Our Blog

Ongoing observations by End Point people

MongoDB and OpenStack - OSI Days 2014, India

By Selvakumar Arumugam · Wednesday, November 19, 2014

Tags: big-data, cloud, conference, mongodb, open-source

The 11th edition of Open Source India, 2014 was held at Bengaluru, India. The two day conference was filled with three parallel tech talks and workshops which was spread across various Open Source technologies.


In-depth look at Architecting and Building solutions using MongoDB

Aveekshith Bushan & Ranga Sarvabhouman from MongoDB started off the session with a comparison of the hardware cost involved with storage systems in earlier and recent days. In earlier days, the cost of storage hardware was very expensive, so the approach was to filter the data to reduce the size before storing into the database. So we were able to generate results from filtered data and we didn’t have option to process the source data. After the storage became cheap, we can now store the raw data and then we do all our filter/processing and then distribute it.

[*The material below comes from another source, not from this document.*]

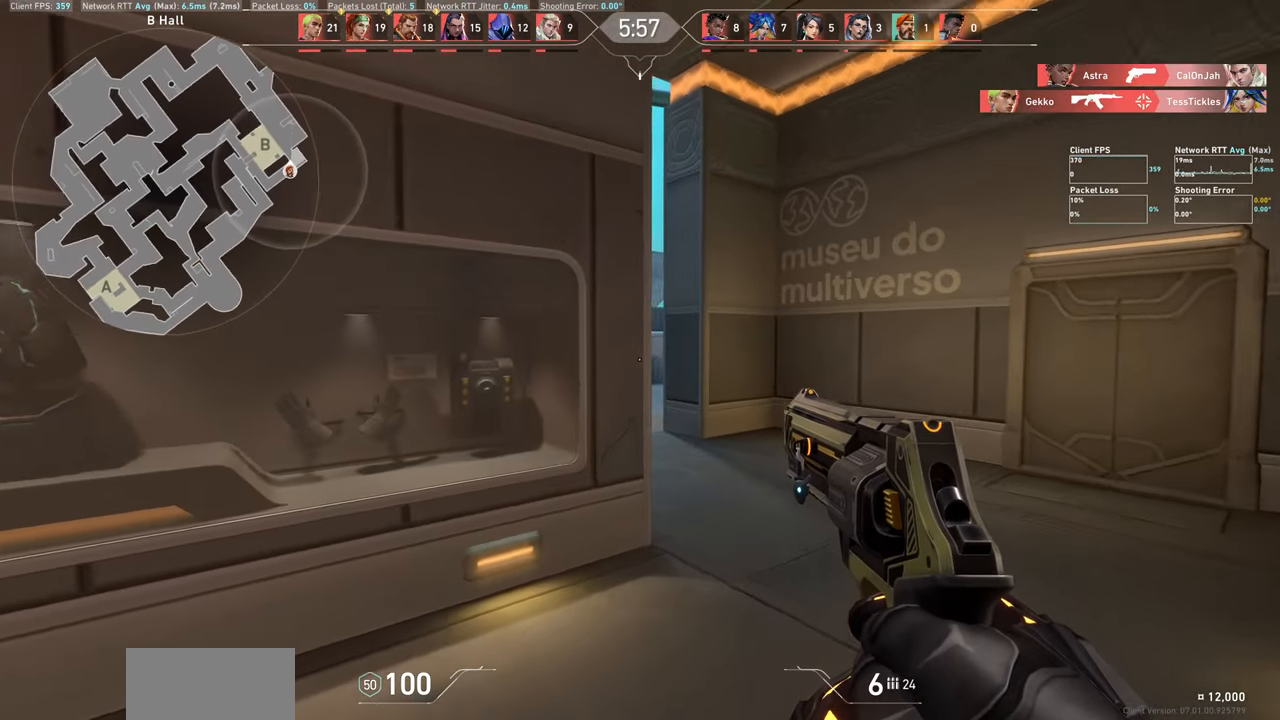
{"keys": ["d"], "mouse": [], "events": [[367, "w", "up"]]}
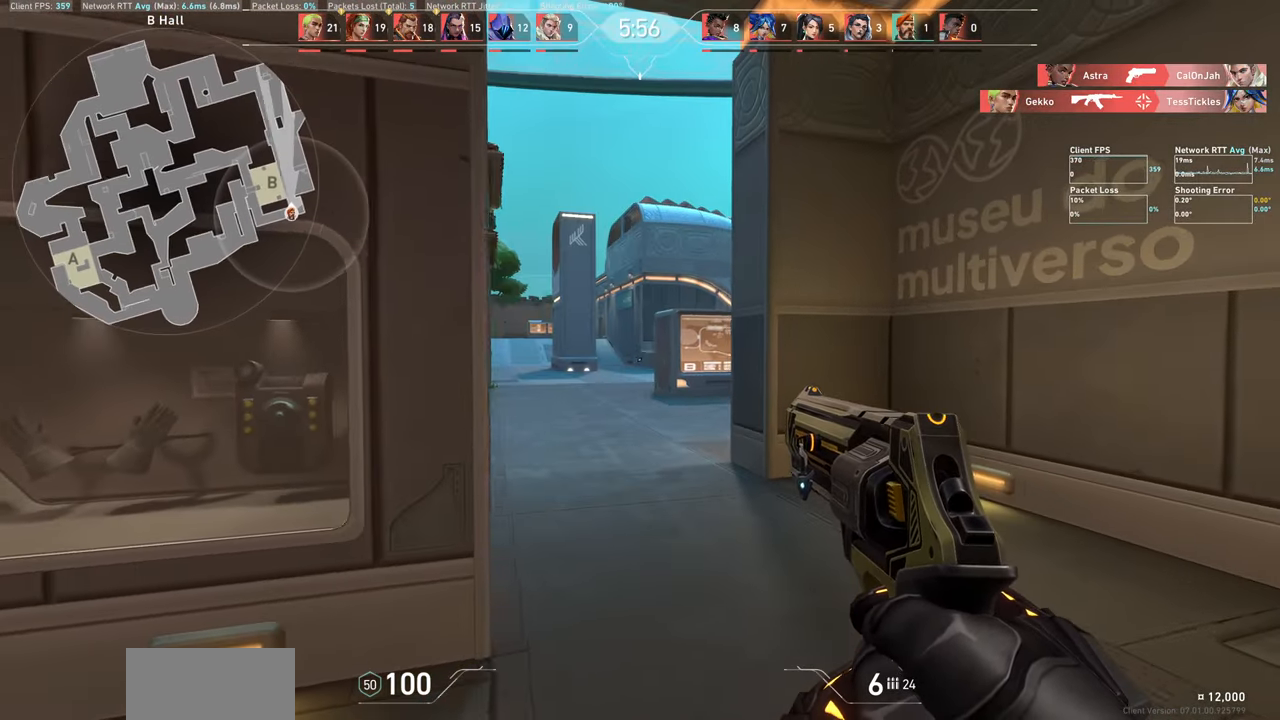
{"keys": [], "mouse": [], "events": [[167, "d", "up"]]}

        Filter -> Store -> Distribute


        Store -> Filter -> Distribute

Here we are storing huge amount of data, so we need a processing system to handle and analyse the data in efficient manner. In current world, the data is growing like anything and 3Vs are phenomenal of growing (Big)Data. We need to handle the huge Volume of Variety of data in a Velocity. MongoDB follows certain things to satisfy the current requirement.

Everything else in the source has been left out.